- Butters (not pictured) imagines Cartman, Kyle, and Stan (left to right) as Simpsons characters
- Episode no.: Season 6 Episode 7
- Directed by: Trey Parker
- Written by: Trey Parker
- Production code: 607
- Original air date: June 26, 2002

Episode chronology
| ← Previous "Professor Chaos" | Next → "Red Hot Catholic Love" |
- South Park season 6

= Simpsons Already Did It =

"Simpsons Already Did It" is the seventh episode of the sixth season of the American animated television series South Park and the 86th episode of the series overall. It originally aired on Comedy Central in the United States on June 26, 2002. In the episode, which continues on from the events of the previous episode "Professor Chaos", Butters thinks up a series of schemes to take over the world, but realizes that each one has already been performed on the show The Simpsons. Meanwhile, Ms. Choksondik dies and Cartman, Kyle and Stan think that they are responsible.

==Plot==
Butters, as Professor Chaos, concocts various schemes to destroy South Park, only to learn that each one has already been the plot point to an episode of The Simpsons. Such schemes include blocking out the sun, beheading the statue in the town square, and conning the town into building a monorail. After watching the whole series, he devises an original plan, only for The Simpsons to feature it in a new episode that night. This drives Butters to a mental breakdown, where he hallucinates his surroundings in The Simpsons art style.
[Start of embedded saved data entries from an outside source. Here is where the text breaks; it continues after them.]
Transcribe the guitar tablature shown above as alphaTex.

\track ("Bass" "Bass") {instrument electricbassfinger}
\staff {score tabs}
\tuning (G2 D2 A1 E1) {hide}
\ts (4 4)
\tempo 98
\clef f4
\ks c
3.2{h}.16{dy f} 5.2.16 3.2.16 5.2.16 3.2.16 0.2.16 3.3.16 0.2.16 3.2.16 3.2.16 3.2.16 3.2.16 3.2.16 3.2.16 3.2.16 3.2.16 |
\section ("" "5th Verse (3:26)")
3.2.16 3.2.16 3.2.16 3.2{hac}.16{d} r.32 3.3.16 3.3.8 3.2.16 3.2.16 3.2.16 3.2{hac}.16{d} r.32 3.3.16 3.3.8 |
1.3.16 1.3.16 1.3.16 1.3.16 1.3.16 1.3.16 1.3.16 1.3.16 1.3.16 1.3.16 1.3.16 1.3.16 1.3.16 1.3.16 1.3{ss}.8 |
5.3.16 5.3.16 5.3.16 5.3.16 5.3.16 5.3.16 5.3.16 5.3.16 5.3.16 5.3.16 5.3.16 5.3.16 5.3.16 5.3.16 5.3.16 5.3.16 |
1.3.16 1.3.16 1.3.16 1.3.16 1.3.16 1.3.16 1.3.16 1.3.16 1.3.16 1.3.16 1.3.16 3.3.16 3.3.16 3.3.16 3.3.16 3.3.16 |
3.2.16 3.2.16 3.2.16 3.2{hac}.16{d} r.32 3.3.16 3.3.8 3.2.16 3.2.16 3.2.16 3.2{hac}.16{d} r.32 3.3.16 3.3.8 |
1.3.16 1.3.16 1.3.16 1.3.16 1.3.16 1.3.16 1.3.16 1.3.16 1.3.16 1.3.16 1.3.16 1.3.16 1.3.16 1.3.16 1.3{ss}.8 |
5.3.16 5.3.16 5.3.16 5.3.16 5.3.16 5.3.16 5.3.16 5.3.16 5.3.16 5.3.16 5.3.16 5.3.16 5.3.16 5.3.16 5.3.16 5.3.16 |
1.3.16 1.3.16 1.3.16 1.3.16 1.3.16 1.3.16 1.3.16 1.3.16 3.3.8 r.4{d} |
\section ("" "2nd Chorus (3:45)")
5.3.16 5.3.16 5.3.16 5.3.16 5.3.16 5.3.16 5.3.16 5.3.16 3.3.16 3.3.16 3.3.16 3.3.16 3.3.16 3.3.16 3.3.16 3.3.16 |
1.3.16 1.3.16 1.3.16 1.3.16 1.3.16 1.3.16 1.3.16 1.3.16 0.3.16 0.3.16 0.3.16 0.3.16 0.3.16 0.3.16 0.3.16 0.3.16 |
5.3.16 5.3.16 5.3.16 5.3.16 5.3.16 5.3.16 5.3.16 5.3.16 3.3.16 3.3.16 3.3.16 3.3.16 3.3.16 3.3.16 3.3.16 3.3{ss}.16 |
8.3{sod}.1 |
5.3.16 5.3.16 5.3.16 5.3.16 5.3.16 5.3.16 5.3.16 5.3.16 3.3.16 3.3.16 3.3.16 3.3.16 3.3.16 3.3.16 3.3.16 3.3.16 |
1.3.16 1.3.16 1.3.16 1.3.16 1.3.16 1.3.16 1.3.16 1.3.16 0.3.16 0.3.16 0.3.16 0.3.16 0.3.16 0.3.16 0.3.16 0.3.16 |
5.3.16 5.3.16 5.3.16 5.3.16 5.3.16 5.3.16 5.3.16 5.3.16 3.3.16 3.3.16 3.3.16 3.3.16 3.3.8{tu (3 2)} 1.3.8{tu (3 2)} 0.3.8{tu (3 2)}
Meanwhile, Cartman buys a package of "Sea People", believing they will be intelligent creatures, only to realize they are merely brine shrimp. Underwhelmed, the boys use them to spike Ms. Choksondik's coffee as a prank. She dies the next day, with the boys believing they were responsible because "semen was found in her stomach." They break into the morgue to remove the semen from her corpse, which Cartman then combines with the brine shrimp. This evolves the shrimp into an intelligent civilization that worships Cartman as a god.

When Butters tries to claim the boys' "sea-ciety" is unoriginal because The Simpsons did it first, the boys simply don't care, noting that the show has done everything anyway, and that The Simpsons got the idea from an episode of The Twilight Zone. This logic cures Butters' neurosis. Ultimately, the sea people society destroys itself in a nuclear war over a religious schism between Cartman and Tweek.

==Production==
"Simpsons Already Did It" was inspired by the fact that The Simpsons did in fact beat South Park to several plot concepts. In the season 4 episode "The Wacky Molestation Adventure", Cartman was supposed to block out the sun, but one writer pointed out that "The Simpsons already did it". The episode "calls out" the obvious observation that The Simpsons have realized a vast number of ideas throughout their long-lived run. Some have found a certain reciprocity to this statement, finding instances of repetitiveness in The Simpsons itself while quoting South Park.

The Simpsons crew has a friendly relationship with South Park, which they demonstrated several times, going as far as sending flowers to the South Park studios when South Park parodied Family Guy in the season 10 episodes "Cartoon Wars Part I" and "Part II". In 2010, The Simpsons crew congratulated South Park for reaching 200 episodes, with a message reading "Congratulations on 200 Episodes. (We Already Did It.) (Twice.)".

Soon after, in reference to the controversies and terrorist threats surrounding depictions of the Muslim prophet Muhammad in the South Park episodes "200" and "201", the chalkboard gag on that week's The Simpsons episode, "The Squirt and the Whale", read "South Park – we'd stand beside you if we weren't so scared".

South Park was parodied in a 2003 Simpsons episode, "The Bart of War", showing a scene with three of the South Park boys Stan, Kyle and Cartman drawn in Simpsons style, with Marge disapproving of Bart and Milhouse's apparent enjoyment of "cartoon violence", and the latter two contemplating about adults voicing children's characters. The 2009 Simpsons episode "O Brother, Where Bart Thou?" has Bart, Milhouse, Nelson and Ralph dressed up as the four main South Park boys, standing at the bus stop – similarly to the iconic bus stop scenes of South Park –, and Otto using the catchphrase "Oh my God! I killed Kenny!" when he hits Ralph (dressed as Kenny) driving the school bus.

==Reception==
The episode received generally positive reviews. Travis Pickett of IGN gave it an 8.5 rating, especially praising Trey Parker and Matt Stone for managing to contrast the episode with the actual Simpsons with themes like Cartman performing fellatio on "some guy in an alley", while respectfully paying their dues.